A neighbor in Arizona's Catalina Foothills says she saw a "strange man" near the home of Nancy Guthrie weeks before the 84-year-old mother of Today show host Savannah Guthrie disappeared, adding a new but unconfirmed detail to a case that has drawn national attention and remains unsolved.
The witness account surfaced during the March 9 broadcast of Brian Entin Investigates, where Aldine Meister, a longtime resident of the Catalina Foothills area outside Tucson, described a sighting she believes may be connected to the disappearance. Meister said the encounter occurred around Jan. 11-roughly three weeks before Nancy Guthrie vanished from her home.
Meister said she initially shared the observation only with family members but later decided to report it to authorities after Guthrie went missing.
According to Meister, she noticed the individual while looking out a bathroom window. The sighting immediately struck her as unusual given the neighborhood's routines and the man's appearance.
Her reaction, she said, was immediate. "That guy doesn't fit."
Meister told the program that the man appeared young and had his hat pulled down low enough that she could not clearly see his face. She said the individual's posture and clothing stood out against what she normally sees in the area.
"He was kinda hunched over," Meister said, adding that the person was wearing what she described as street clothing rather than the hiking attire commonly worn by people walking in the foothills.
The detail that unsettled her most, she said, was the direction the man traveled and the way he appeared to observe a nearby property. Meister said the individual walked slowly down the street toward Guthrie's home and appeared to take "a long look at it."
The encounter stayed with her, she said, even though she initially dismissed it as a minor oddity. "So I thought that was weird because that's not normal," Meister recalled.
The neighbor's account has not been confirmed as connected to the disappearance, and investigators have not identified the individual she described. Law-enforcement officials have not publicly named any suspect in the case.
Authorities say the investigation into Nancy Guthrie's disappearance remains active and continues to expand as detectives pursue new leads and examine witness statements.
Pima County Sheriff Chris Nanos has previously indicated that investigators believe the missing woman may still be somewhere in the local area, though he acknowledged the theory is not backed by concrete evidence.
"I don't know why. I don't have any evidence to prove that, but I just believe she's somewhere here locally," Nanos said in comments to the BBC on Feb. 18.
The sheriff has also addressed speculation about possible involvement by family members, stating that Guthrie's relatives have cooperated fully with investigators.

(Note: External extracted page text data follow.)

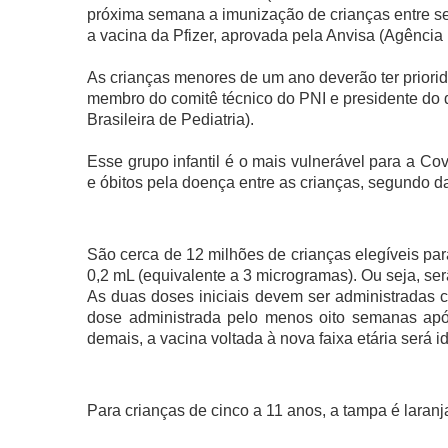
próxima semana a imunização de crianças entre se
a vacina da Pfizer, aprovada pela Anvisa (Agência N
As crianças menores de um ano deverão ter priori
membro do comitê técnico do PNI e presidente d
Brasileira de Pediatria).
Esse grupo infantil é o mais vulnerável para a C
e óbitos pela doença entre as crianças, segundo d
São cerca de 12 milhões de crianças elegíveis par
0,2 mL (equivalente a 3 microgramas). Ou seja, se
As duas doses iniciais devem ser administradas c
dose administrada pelo menos oito semanas apó
demais, a vacina voltada à nova faixa etária será i
Para crianças de cinco a 11 anos, a tampa é laranj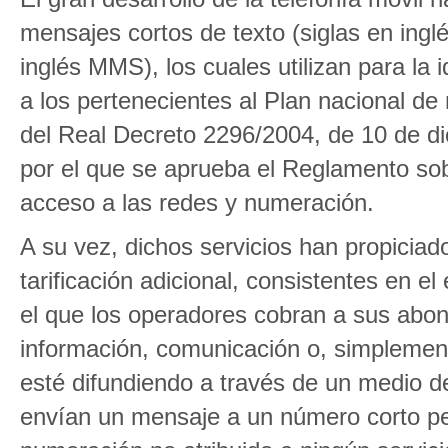
mensajes cortos de texto (siglas en ing
inglés MMS), los cuales utilizan para la
a los pertenecientes al Plan nacional de
del Real Decreto 2296/2004, de 10 de d
por el que se aprueba el Reglamento so
acceso a las redes y numeración.
A su vez, dichos servicios han propiciado
tarificación adicional, consistentes en 
el que los operadores cobran a sus abon
información, comunicación o, simplement
esté difundiendo a través de un medio de
envían un mensaje a un número corto pe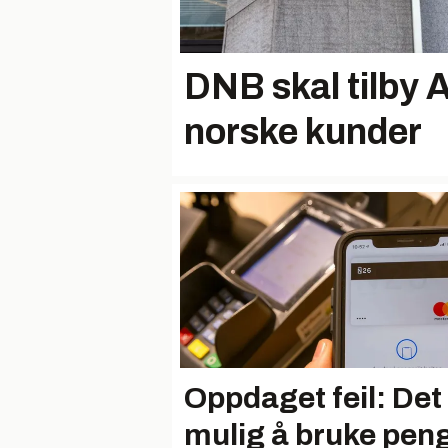
DNB skal tilby A
norske kunder
Oppdaget feil: Det
mulig å bruke pen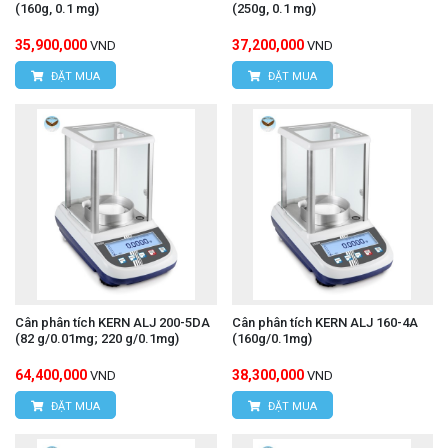
(160g, 0.1 mg)
(250g, 0.1 mg)
35,900,000
37,200,000
VND
VND
ĐẶT MUA
ĐẶT MUA
Cân phân tích KERN ALJ 200-5DA
Cân phân tích KERN ALJ 160-4A
(82 g/0.01mg; 220 g/0.1mg)
(160g/0.1mg)
64,400,000
38,300,000
VND
VND
ĐẶT MUA
ĐẶT MUA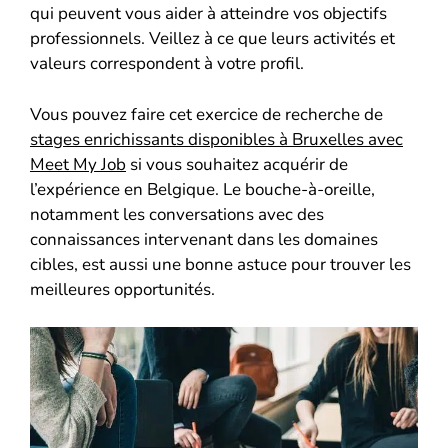
qui peuvent vous aider à atteindre vos objectifs
professionnels. Veillez à ce que leurs activités et
valeurs correspondent à votre profil.
Vous pouvez faire cet exercice de recherche de
stages enrichissants disponibles à Bruxelles avec
Meet My Job
si vous souhaitez acquérir de
l’expérience en Belgique. Le bouche-à-oreille,
notamment les conversations avec des
connaissances intervenant dans les domaines
cibles, est aussi une bonne astuce pour trouver les
meilleures opportunités.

According to reports cited in coverage of the case, the family has been described as "100%" cooperative with law enforcement. Authorities have said they have cleared several relatives, including Annie Guthrie's husband Tommaso Cioni, of suspicion.
For investigators, accounts like Meister's may help refine the timeline of events surrounding Guthrie's disappearance, even if they do not immediately identify a suspect. Witness recollections often provide fragments that detectives compare against other evidence, including surveillance footage, phone data and additional testimony.